Meet our expert panel

  • Ayelet Fishbach, PhD, author of Get It Done: Surprising Lessons from the Science of Motivation, is a psychologist at the University of Chicago.
  • Katy Milkman, PhD, author of How to Change, is a professor at the Wharton School and co-director of The Behavior Change for Good Initiative.
  • Tanya Dalton, author of On Purpose: The Busy Woman’s Guide to an Extraordinary Life of Meaning and Success, is a productivity expert.

Focus on fun.

The best predictor of successful change is how fun it is, says expert Ayelet Fishbach, PhD. “If you want to eat healthier, the food has to taste good. If you’d like to be more active, the exercise has to be enjoyable.”
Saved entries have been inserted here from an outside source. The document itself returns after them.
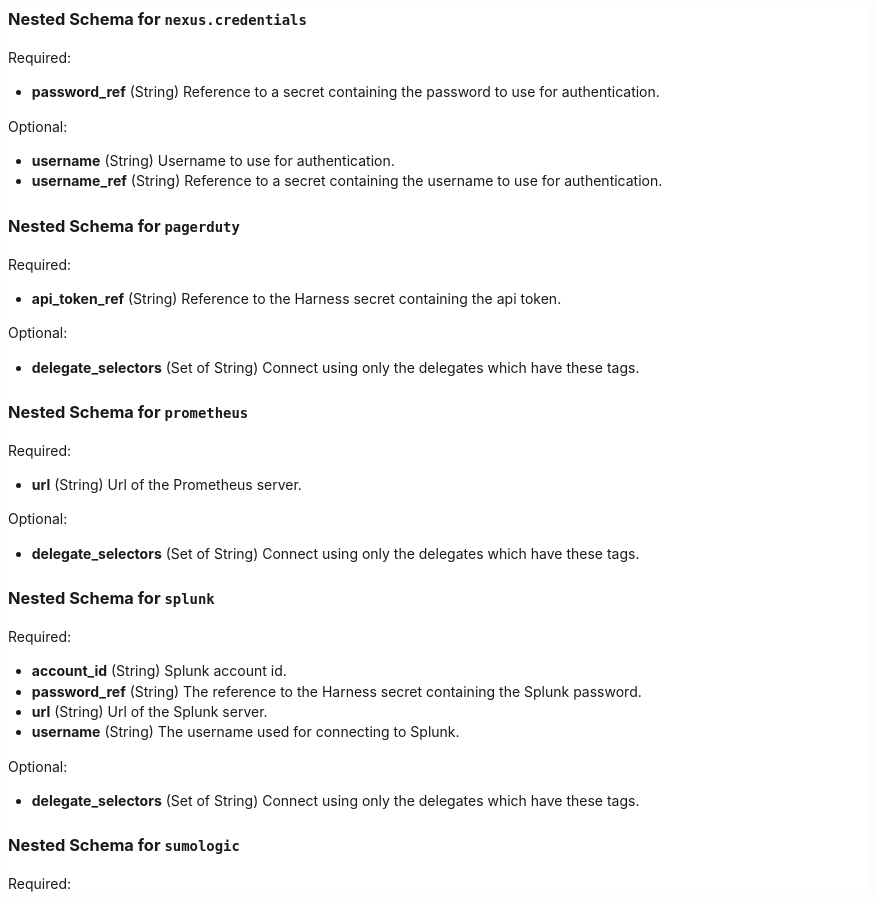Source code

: <a id="nestedblock--nexus--credentials"></a>
### Nested Schema for `nexus.credentials`

Required:

- **password_ref** (String) Reference to a secret containing the password to use for authentication.

Optional:

- **username** (String) Username to use for authentication.
- **username_ref** (String) Reference to a secret containing the username to use for authentication.



<a id="nestedblock--pagerduty"></a>
### Nested Schema for `pagerduty`

Required:

- **api_token_ref** (String) Reference to the Harness secret containing the api token.

Optional:

- **delegate_selectors** (Set of String) Connect using only the delegates which have these tags.


<a id="nestedblock--prometheus"></a>
### Nested Schema for `prometheus`

Required:

- **url** (String) Url of the Prometheus server.

Optional:

- **delegate_selectors** (Set of String) Connect using only the delegates which have these tags.


<a id="nestedblock--splunk"></a>
### Nested Schema for `splunk`

Required:

- **account_id** (String) Splunk account id.
- **password_ref** (String) The reference to the Harness secret containing the Splunk password.
- **url** (String) Url of the Splunk server.
- **username** (String) The username used for connecting to Splunk.

Optional:

- **delegate_selectors** (Set of String) Connect using only the delegates which have these tags.


<a id="nestedblock--sumologic"></a>
### Nested Schema for `sumologic`

Required:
To ensure your journey is joyful, enlist a friend, adds expert Katy Milkman, PhD. In a study she conducted, one group of people was paid a dollar each time they went to the gym, while a second group was only paid if they showed up to work out with a friend. “The people who only got paid if they came with a pal exercised 35 percent more often,” she explains. “Making activities more social tends to make them much more enjoyable.”

Keep goals small.

Our biggest goals — from saving more money to eating healthier — are abstract. “That’s why it’s so helpful to be concrete,” says Milkman. “Rather than say, ‘I want to get into better shape,’ tell yourself, ‘I’m going on a 20-minute walk each day.’” Small goals you can easily reach increase success.

Celebrate every step.

Savoring small victories is vital to keeping up momentum, says expert Tanya Dalton. “Create your own ‘breadcrumbs’ to help you see your path,” she urges. “I put green stickers on every day of the calendar when I take one action toward my goal. The stickers show me my progress — and make me want to keep going.”

Outsmart setbacks.

“When people reflect on their challenges in the form of advice that they can share with others, they develop a ‘growth mindset’ — that is, they learn from setbacks more easily because giving advice focuses on the lessons they’ve learned,” reveals Fishbach. No matter what your goal is, from quitting smoking to losing weight, don’t doubt your own knowledge — sharing it with others will prove just how far you’ve come.

Boost motivation.

People who see setbacks as a sign of their lack of commitment often give up, while those who see obstacles as a lack of progress, tend to persevere, says Fishbach. “That’s because a lack of commitment is internal and makes us think something is wrong with us — but progress is external, something we can achieve little by little,” she explains. “Just ask yourself, ‘What small thing can I do tomorrow to get back on track?’” This simple shift helps you accomplish goals.

Give yourself grace.

No matter where you are on your journey toward your goal, it can be helpful to reevaluate if it’s still what you truly want. “Take a pause and pinpoint if you want to take another step tomorrow or would rather stop chasing your original objective,” says Dalton. “Whether you stay the course or choose another goal to go after, you’ll succeed as long as you give yourself grace.”